You may have noticed that method 6 and the past are single outputs, but method 7 and the future j results are Map? Is it a coincidence? Or the lack of morality?
Well, I won't pull it, mainly because the main operators for implementing WordCount are different. The first is the Transformation operator, and the second is the Action operator.
Come on, have a look.
Transformation is an inert operator, which is executed when necessary. Action is an activity operator, which directly generates task execution. An action corresponds to a task.

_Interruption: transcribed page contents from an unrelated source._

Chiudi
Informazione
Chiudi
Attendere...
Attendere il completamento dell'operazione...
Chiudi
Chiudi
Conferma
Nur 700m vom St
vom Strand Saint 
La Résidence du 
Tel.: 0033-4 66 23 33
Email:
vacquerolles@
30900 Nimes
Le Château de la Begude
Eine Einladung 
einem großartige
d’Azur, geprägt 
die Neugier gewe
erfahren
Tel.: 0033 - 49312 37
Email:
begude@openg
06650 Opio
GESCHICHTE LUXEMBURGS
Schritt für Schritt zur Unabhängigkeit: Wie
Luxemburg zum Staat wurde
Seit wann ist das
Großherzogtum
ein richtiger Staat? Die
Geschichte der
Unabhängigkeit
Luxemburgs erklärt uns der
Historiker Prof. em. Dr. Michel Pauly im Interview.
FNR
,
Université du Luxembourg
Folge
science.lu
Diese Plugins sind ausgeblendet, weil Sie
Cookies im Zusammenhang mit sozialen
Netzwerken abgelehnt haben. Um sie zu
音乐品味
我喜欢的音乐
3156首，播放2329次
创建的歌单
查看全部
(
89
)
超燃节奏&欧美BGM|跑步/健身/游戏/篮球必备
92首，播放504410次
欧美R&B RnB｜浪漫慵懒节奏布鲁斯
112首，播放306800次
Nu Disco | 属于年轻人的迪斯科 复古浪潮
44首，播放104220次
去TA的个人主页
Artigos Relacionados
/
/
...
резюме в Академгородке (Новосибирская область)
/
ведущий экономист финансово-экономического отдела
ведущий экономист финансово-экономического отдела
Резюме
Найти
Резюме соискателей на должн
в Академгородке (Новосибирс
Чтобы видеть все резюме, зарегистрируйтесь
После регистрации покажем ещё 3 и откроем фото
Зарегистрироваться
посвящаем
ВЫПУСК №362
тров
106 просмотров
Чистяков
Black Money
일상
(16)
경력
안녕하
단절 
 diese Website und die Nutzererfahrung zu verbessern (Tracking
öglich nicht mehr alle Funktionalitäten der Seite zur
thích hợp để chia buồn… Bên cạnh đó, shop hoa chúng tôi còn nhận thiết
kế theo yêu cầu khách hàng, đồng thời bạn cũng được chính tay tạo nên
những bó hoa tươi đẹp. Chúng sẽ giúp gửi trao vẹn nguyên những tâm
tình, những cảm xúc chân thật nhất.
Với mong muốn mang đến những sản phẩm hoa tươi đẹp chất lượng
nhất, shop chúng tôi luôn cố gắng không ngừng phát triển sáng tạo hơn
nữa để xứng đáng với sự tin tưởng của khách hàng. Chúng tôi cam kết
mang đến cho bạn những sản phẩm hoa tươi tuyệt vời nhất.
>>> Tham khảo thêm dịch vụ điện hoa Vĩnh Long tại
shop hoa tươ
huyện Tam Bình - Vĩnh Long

Operator type | Implementation of main operators | Introduction to operators |
---|---|---|
Transformation | groupBy | The value data type grouping operator needs to specify the grouping value, and the return value is a binary (k, iterator) |
Transformation | groupByKey | The key value data type grouping operator does not need to specify grouping data, but directly groups according to K. The return value is a binary (k, iterator) |
Transformation | reduceByKey | The key value data type grouping aggregation operator does not need to specify the grouping data. It is directly grouped according to k, and the aggregation function needs to be specified (the inter partition function is the same as the partition class function) |
Transformation | aggregateByKey | The key value data type grouping aggregation operator does not need to specify the grouping data. It is directly grouped according to k. It is necessary to specify the aggregation function (inter partition and partition class functions are different) and the aggregation initial value |
Transformation | foldByKey | Grouping aggregation is similar to aggregateByKey, except that foldByKey can indicate that the calculation logic between partitions and partition classes is the same, coritization |
Transformation | combineByKey | The key value data type grouping aggregation operator has three parameters. The first parameter is to modify the first data, the second parameter is to aggregate functions within partitions, and the third parameter is to aggregate functions between partitions. The types of intermediate variables may not be recognized during compilation, so they need to be marked with generics |
Action | countByKey | Group aggregation is performed according to the key value, and the underlying call is reduceByKey(+) |
Action | countByValue | Direct aggregation, the bottom layer calls countByKey, map (value = > (value, null)). countByKey() |
Action | reduce | Aggregation operator, the bottom layer needs to be implemented by itself, and the value is to customize the bottom layer. See the usage above |
Action | fold | There is one more parameter than the reduce operator, which can set the initial value of intermediate temporary variables during aggregation] |
Action | aggregate | Inter partition aggregation and partition class aggregation can be performed. For example, fold has one more parameter to set the local aggregation function and global aggregation function of RDD data collection respectively |
The above is just a brief introduction to the operator. We will explain its principle and source code later. These introductions are used together. Let's look at them and understand them first. Ladies and gentlemen, I'm neglecting them.